Does the proportion pass through 1/2? Michael Jordan is shooting free throws. He misses his first one. At the end of the day, he has made $99$% of his free throws.
At some point during the day, did he necessarily have a $50$% success rate?

My Attempt
Since he started at $0$% and made it to $99$%, he clearly had to pass $50$% at some point. Let's look at the shot right before.
If he's currently at an even number of shots, his proportion is $\frac{n-1}{2n}$.


*

*If he misses his next shot, we don't care because he's more than one shot from potentially getting to $50$%.

*If he makes his next shot, his proportion is $\frac{n}{2n+1}$. This brings us to the odd case.


If he's currently at an odd number of shots, his proportion is $\frac{n}{2n+1}$.


*

*If he misses his next shot, we don't care because he's more than one shot from potentially getting to $50$%.

*If he makes his next shot, his proportion is $\frac{n+1}{2n+2} = \frac{1}{2}$.


Therefore, he must have been equal to a proportion of $\frac{1}{2}$ at some point.
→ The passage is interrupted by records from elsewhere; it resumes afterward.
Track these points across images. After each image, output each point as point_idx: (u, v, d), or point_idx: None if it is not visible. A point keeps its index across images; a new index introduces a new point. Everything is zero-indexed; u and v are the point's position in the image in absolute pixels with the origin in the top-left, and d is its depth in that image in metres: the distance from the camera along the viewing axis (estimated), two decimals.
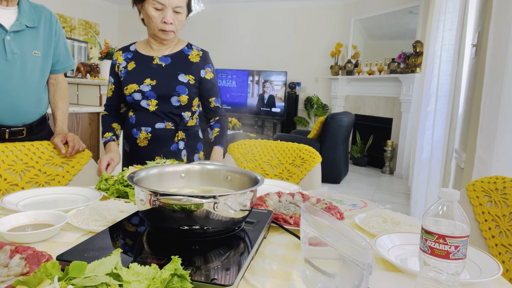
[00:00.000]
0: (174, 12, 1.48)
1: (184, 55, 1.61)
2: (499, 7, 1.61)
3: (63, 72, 1.71)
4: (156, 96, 1.56)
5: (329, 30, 7.07)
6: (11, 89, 1.48)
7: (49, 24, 1.60)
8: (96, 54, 3.34)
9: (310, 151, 1.75)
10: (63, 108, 1.69)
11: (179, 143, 1.60)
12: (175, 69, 1.57)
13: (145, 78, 1.55)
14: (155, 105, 1.57)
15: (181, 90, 1.56)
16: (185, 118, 1.62)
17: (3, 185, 1.43)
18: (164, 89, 1.55)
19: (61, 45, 1.66)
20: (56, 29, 1.62)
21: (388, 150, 5.61)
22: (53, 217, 0.93)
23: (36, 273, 0.56)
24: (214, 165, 1.03)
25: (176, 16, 1.49)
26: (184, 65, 1.59)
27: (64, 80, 1.74)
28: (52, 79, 1.68)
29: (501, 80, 1.55)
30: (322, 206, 1.10)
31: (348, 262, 0.57)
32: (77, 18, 7.45)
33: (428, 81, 3.62)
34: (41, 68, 1.57)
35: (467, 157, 2.08)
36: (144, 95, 1.56)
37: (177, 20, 1.50)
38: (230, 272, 0.67)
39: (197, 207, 0.73)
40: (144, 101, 1.56)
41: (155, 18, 1.48)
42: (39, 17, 1.57)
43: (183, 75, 1.57)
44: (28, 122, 1.59)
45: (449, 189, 0.63)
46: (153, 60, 1.58)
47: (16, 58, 1.48)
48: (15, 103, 1.51)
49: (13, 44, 1.47)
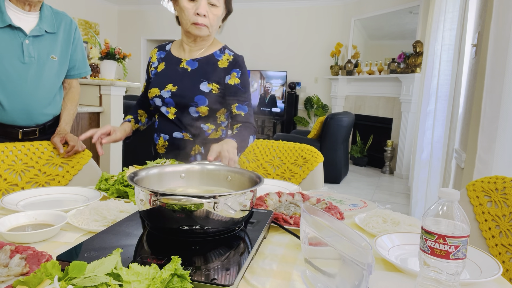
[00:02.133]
0: (209, 4, 1.36)
1: (213, 60, 1.47)
2: (499, 7, 1.61)
3: (78, 77, 1.75)
4: (174, 104, 1.46)
5: (329, 30, 7.08)
6: (26, 91, 1.52)
7: (68, 31, 1.64)
8: (96, 54, 3.34)
9: (312, 151, 1.75)
10: (70, 110, 1.72)
11: (197, 156, 1.48)
12: (199, 75, 1.45)
13: (168, 83, 1.46)
14: (174, 113, 1.47)
15: (200, 101, 1.43)
16: (206, 131, 1.49)
17: (3, 185, 1.43)
18: (182, 98, 1.44)
19: (78, 52, 1.70)
20: (75, 36, 1.67)
21: (388, 150, 5.61)
22: (53, 217, 0.93)
23: (36, 273, 0.56)
24: (214, 165, 1.03)
25: (211, 10, 1.37)
26: (211, 71, 1.45)
27: (78, 85, 1.79)
28: (66, 83, 1.73)
29: (502, 80, 1.55)
30: (322, 206, 1.10)
31: (348, 262, 0.57)
32: (77, 18, 7.45)
33: (428, 81, 3.63)
34: (57, 72, 1.61)
35: (467, 157, 2.08)
36: (164, 102, 1.47)
37: (211, 14, 1.37)
38: (230, 272, 0.66)
39: (197, 207, 0.73)
40: (164, 107, 1.48)
41: (187, 10, 1.36)
42: (59, 23, 1.61)
43: (206, 84, 1.44)
44: (41, 123, 1.62)
45: (449, 189, 0.63)
46: (181, 63, 1.48)
47: (33, 62, 1.51)
48: (29, 104, 1.54)
49: (31, 48, 1.51)
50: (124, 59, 3.43)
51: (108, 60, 3.37)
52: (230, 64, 1.47)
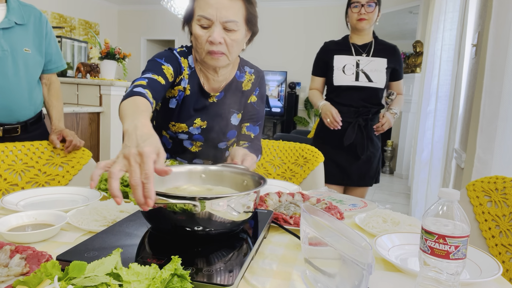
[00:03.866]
0: (224, 29, 1.14)
1: (237, 84, 1.33)
2: (499, 7, 1.61)
3: (56, 72, 1.73)
4: (203, 140, 1.32)
5: (329, 30, 7.07)
6: (4, 86, 1.49)
7: (39, 23, 1.60)
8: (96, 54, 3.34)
9: (312, 151, 1.75)
10: (58, 107, 1.71)
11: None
12: (228, 107, 1.30)
13: (196, 118, 1.29)
14: (199, 146, 1.35)
15: (231, 135, 1.34)
16: (226, 155, 1.43)
17: (3, 185, 1.43)
18: (213, 134, 1.31)
19: (52, 45, 1.67)
20: (47, 29, 1.63)
21: (388, 150, 5.61)
22: (53, 217, 0.93)
23: (36, 273, 0.56)
24: (217, 166, 1.03)
25: (228, 35, 1.14)
26: (237, 99, 1.32)
27: (57, 80, 1.76)
28: (45, 79, 1.70)
29: (501, 80, 1.55)
30: (322, 206, 1.10)
31: (348, 262, 0.57)
32: (77, 18, 7.45)
33: (428, 81, 3.63)
34: (33, 65, 1.58)
35: (467, 157, 2.08)
36: (191, 138, 1.32)
37: (229, 39, 1.15)
38: (230, 272, 0.66)
39: (198, 208, 0.72)
40: (188, 141, 1.34)
41: (201, 38, 1.15)
42: (28, 15, 1.57)
43: (236, 115, 1.32)
44: (22, 120, 1.59)
45: (449, 189, 0.63)
46: (210, 97, 1.30)
47: (7, 55, 1.48)
48: (9, 100, 1.52)
49: (3, 41, 1.48)
50: (124, 59, 3.44)
51: (108, 60, 3.37)
52: (253, 85, 1.35)
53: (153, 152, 0.68)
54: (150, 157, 0.66)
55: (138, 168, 0.66)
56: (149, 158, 0.66)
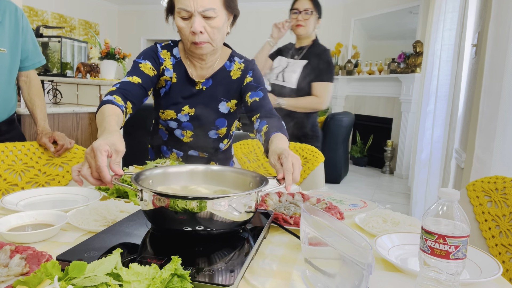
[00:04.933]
0: (204, 17, 1.18)
1: (225, 73, 1.36)
2: (499, 7, 1.61)
3: (34, 68, 1.63)
4: (193, 128, 1.37)
5: (329, 30, 7.07)
6: None
7: (14, 19, 1.49)
8: (96, 54, 3.34)
9: (313, 151, 1.75)
10: (41, 106, 1.62)
11: None
12: (216, 94, 1.35)
13: (184, 105, 1.34)
14: (190, 136, 1.40)
15: (221, 124, 1.37)
16: (221, 148, 1.48)
17: (3, 185, 1.43)
18: (201, 121, 1.36)
19: (29, 41, 1.56)
20: (23, 24, 1.52)
21: (388, 150, 5.61)
22: (53, 217, 0.93)
23: (36, 273, 0.56)
24: (219, 166, 1.03)
25: (208, 23, 1.19)
26: (226, 87, 1.35)
27: (37, 77, 1.66)
28: (24, 76, 1.61)
29: (501, 80, 1.55)
30: (322, 206, 1.10)
31: (348, 262, 0.57)
32: (77, 18, 7.45)
33: (428, 81, 3.63)
34: (8, 67, 1.49)
35: (467, 157, 2.08)
36: (180, 126, 1.37)
37: (209, 27, 1.19)
38: (230, 272, 0.66)
39: (200, 208, 0.73)
40: (178, 130, 1.39)
41: (183, 30, 1.21)
42: (3, 11, 1.46)
43: (224, 104, 1.35)
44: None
45: (449, 189, 0.63)
46: (196, 85, 1.34)
47: None
48: None
49: None
50: (124, 59, 3.44)
51: (108, 60, 3.37)
52: (243, 72, 1.37)
53: (104, 145, 0.82)
54: (99, 150, 0.80)
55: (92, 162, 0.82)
56: (98, 151, 0.80)
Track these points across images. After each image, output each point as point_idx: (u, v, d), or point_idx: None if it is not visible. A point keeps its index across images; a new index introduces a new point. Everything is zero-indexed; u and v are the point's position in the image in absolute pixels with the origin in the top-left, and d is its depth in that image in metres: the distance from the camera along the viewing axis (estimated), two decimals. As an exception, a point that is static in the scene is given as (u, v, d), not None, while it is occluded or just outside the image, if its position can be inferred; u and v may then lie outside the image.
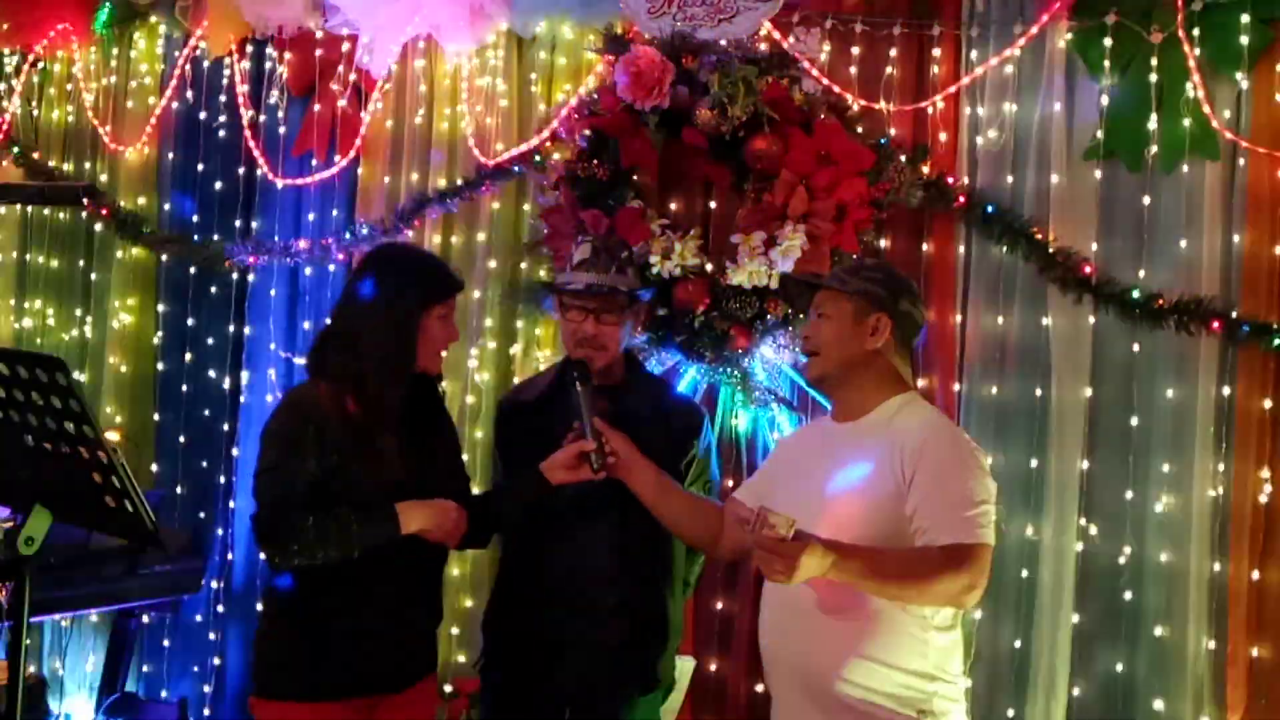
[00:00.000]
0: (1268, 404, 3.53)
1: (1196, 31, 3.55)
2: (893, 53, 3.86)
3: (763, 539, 2.23)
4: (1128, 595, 3.62)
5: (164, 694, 4.63)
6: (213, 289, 4.70)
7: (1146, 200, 3.66)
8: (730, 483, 3.86)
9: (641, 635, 3.02)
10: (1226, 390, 3.56)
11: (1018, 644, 3.72)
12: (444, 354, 2.79)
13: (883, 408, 2.55)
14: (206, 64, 4.72)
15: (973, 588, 2.39)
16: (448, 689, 3.99)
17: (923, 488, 2.41)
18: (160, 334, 4.82)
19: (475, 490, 3.10)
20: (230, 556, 4.61)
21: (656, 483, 2.82)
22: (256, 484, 2.68)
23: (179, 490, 4.68)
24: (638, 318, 3.19)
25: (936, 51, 3.86)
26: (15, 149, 5.04)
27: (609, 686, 3.00)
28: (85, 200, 4.69)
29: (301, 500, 2.59)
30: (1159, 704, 3.57)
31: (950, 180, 3.80)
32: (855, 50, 3.89)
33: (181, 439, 4.71)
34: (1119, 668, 3.62)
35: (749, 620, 3.90)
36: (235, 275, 4.63)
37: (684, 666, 3.45)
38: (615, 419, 2.99)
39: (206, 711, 4.62)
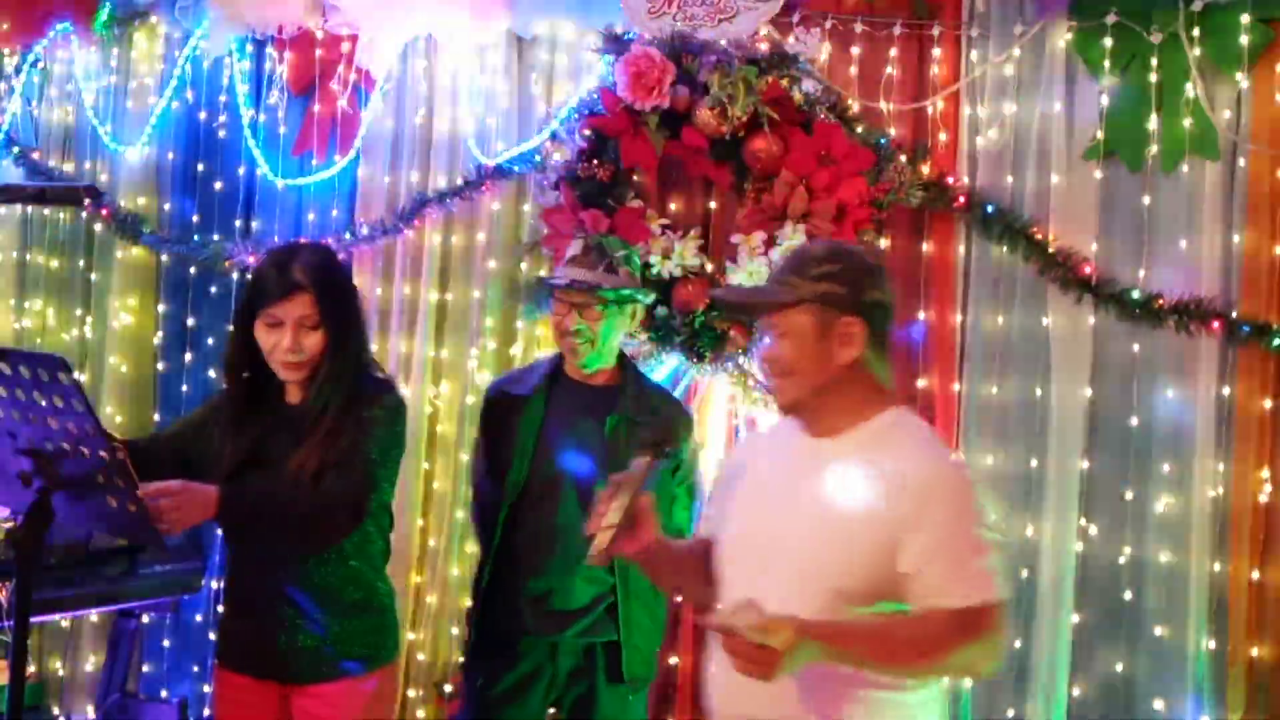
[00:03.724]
0: (1268, 404, 3.54)
1: (1196, 31, 3.56)
2: (893, 53, 3.86)
3: (738, 644, 1.89)
4: (1128, 595, 3.62)
5: (164, 694, 4.61)
6: (213, 289, 4.69)
7: (1146, 200, 3.67)
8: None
9: (628, 633, 3.06)
10: (1226, 390, 3.56)
11: (1018, 644, 3.71)
12: (291, 362, 2.61)
13: (867, 425, 2.18)
14: (206, 64, 4.72)
15: (993, 657, 2.09)
16: (448, 689, 3.99)
17: (928, 542, 2.05)
18: (160, 334, 4.80)
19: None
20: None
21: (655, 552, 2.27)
22: None
23: (179, 490, 4.67)
24: (632, 319, 3.20)
25: (936, 51, 3.86)
26: (15, 149, 5.03)
27: (598, 685, 3.06)
28: (85, 200, 4.68)
29: (150, 443, 2.81)
30: (1159, 704, 3.57)
31: (950, 180, 3.80)
32: (855, 50, 3.89)
33: (181, 439, 4.70)
34: (1119, 668, 3.63)
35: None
36: (235, 275, 4.62)
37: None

I don't think my solution is correct. It seems odd that I'm able to say he's one shot away at all times, otherwise we just don't care. I need help fixing my argument, because I'm fairly sure my answer is right, just my proof is wrong.
 A: Seems good to me; you can then forget about "missing the shot", as you say, because we are assuming that he makes that shot (and you are sure of the existence of such a shot)
just a couple of points:
First, why if the number of shot is even then the numerator must be $n-1$. The reason is that if it isn't, then that shot cannot be "the last one below 50%", but I'd say it more clearly.
Another point is that in the even case, the right conclusion is not "this brings us to the odd case" which doesn't really say anything, but you can say that the proportion is still below 50% contradicting the fact that that shot was the last one below 50%; hence the last shot below 50% has to be taken after an odd number of shots, and in that case it brings you to exactly 50%
A: I think your proof makes sense, but I would try to simplify a bit.
We know that at some point Micheal passed the 50% mark by making a shot. Let $n$ be the number of missed shots he had before making the shot that got him over 50%. How many shots had he made at that point? Obviously, he had made $n$ shots. (If it were less than n, the next made shot wouldn't get him over 50%, if it were more than n, then he's already over 50%.) Since at that point he had both made and missed $n$ shots, his percentage was exactly 50%.
A: Well, I think this come down to is can the following have two integer solutions: $\frac {k}{n} < 1/2 < \frac{k+1}{n+1}$.  ($k$ being the number of made shots and $n$ the number of total shots immediately before the rate was 50%.$
i.e. $k(n+1) = k(n+1) < \frac{n(n+1)}2 < n(k+1)$  so $k< n/2$ while $k + l > (n+1)/2$.
So $n/2 - 1/2 < k < n/2$  Or $n - 1< 2k < n$ which is impossible by archemedian principal.
Which I guess, is more or less, the same argument...